Download or read book The Role of Speculation in Oil Markets written by Bassam Fattouh and published by . This book was released on 2012 with total page 25 pages. Available in PDF, EPUB and Kindle. Book excerpt:
Download or read book Predicting the Future written by Fernando Sánchez Lasheras and published by MDPI. This book was released on 2020-12-29 with total page 148 pages. Available in PDF, EPUB and Kindle. Book excerpt: Due to the increased capabilities of microprocessors and the advent of graphics processing units (GPUs) in recent decades, the use of machine learning methodologies has become popular in many fields of science and technology. This fact, together with the availability of large amounts of information, has meant that machine learning and Big Data have an important presence in the field of Energy.
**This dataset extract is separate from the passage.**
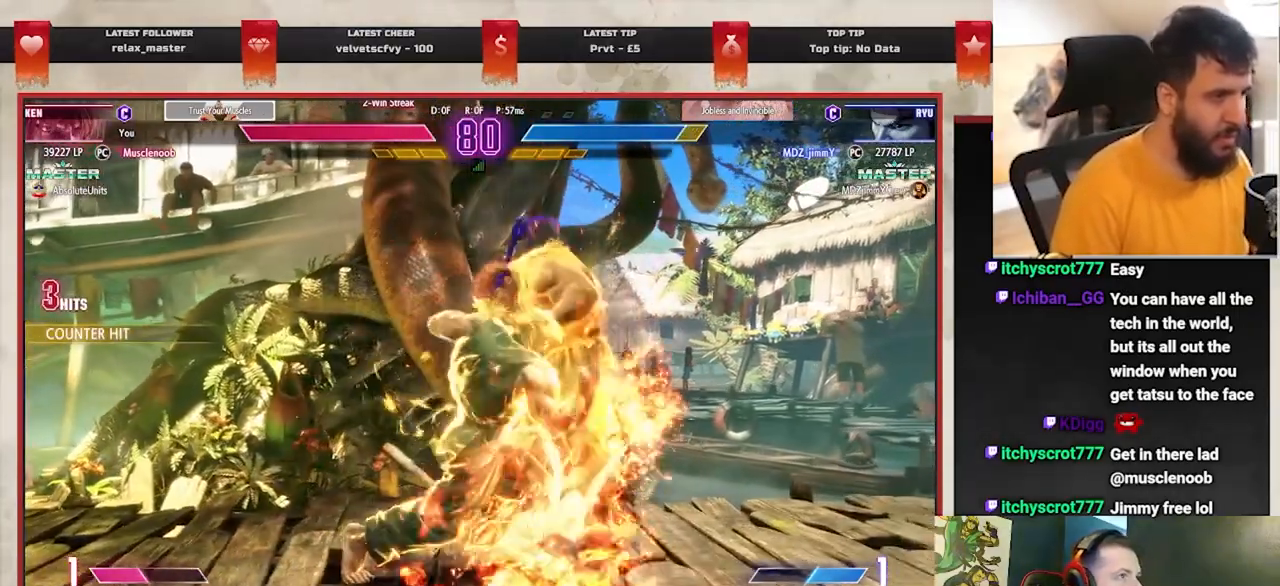
{"buttons": ["CIRCLE", "TRIANGLE"], "left_stick": "center", "events": [[100, "left_stick", "center"], [183, "left_stick", "right"], [317, "left_stick", "center"], [383, "left_stick", "right"], [417, "CIRCLE", "down"], [417, "TRIANGLE", "down"], [467, "left_stick", "center"]]}
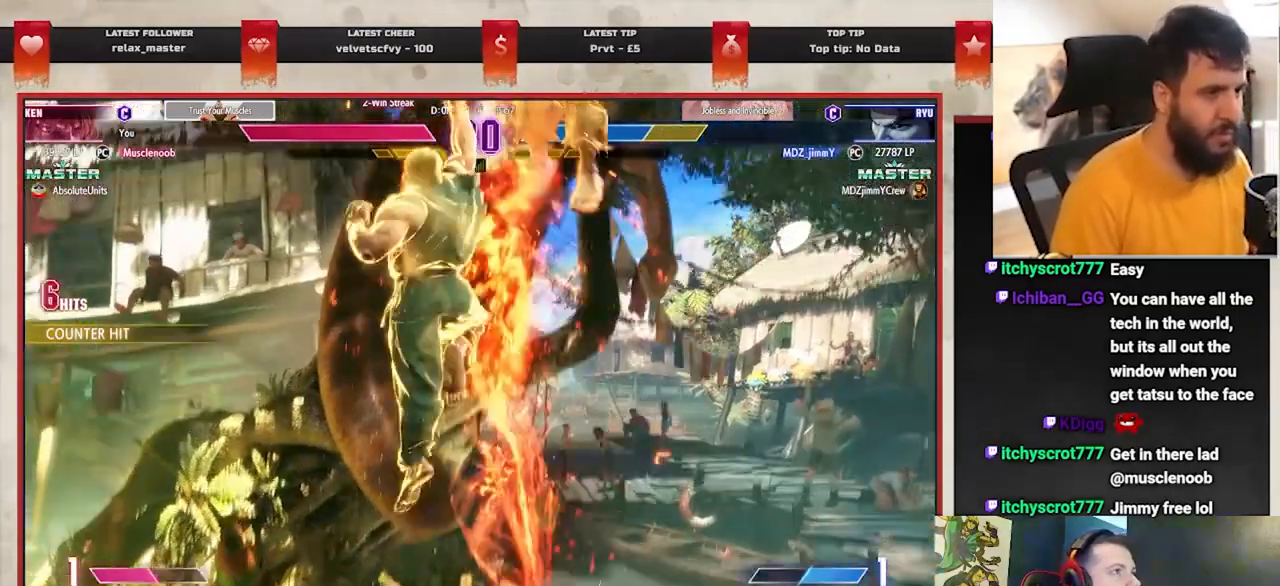
{"buttons": ["CIRCLE", "TRIANGLE"], "left_stick": "center", "events": [[83, "left_stick", "right"], [167, "left_stick", "center"], [267, "left_stick", "right"], [500, "left_stick", "center"]]}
This Special Issue entitled “Predicting the Future—Big Data and Machine Learning” is focused on applications of machine learning methodologies in the field of energy. Topics include but are not limited to the following: big data architectures of power supply systems, energy-saving and efficiency models, environmental effects of energy consumption, prediction of occupational health and safety outcomes in the energy industry, price forecast prediction of raw materials, and energy management of smart buildings.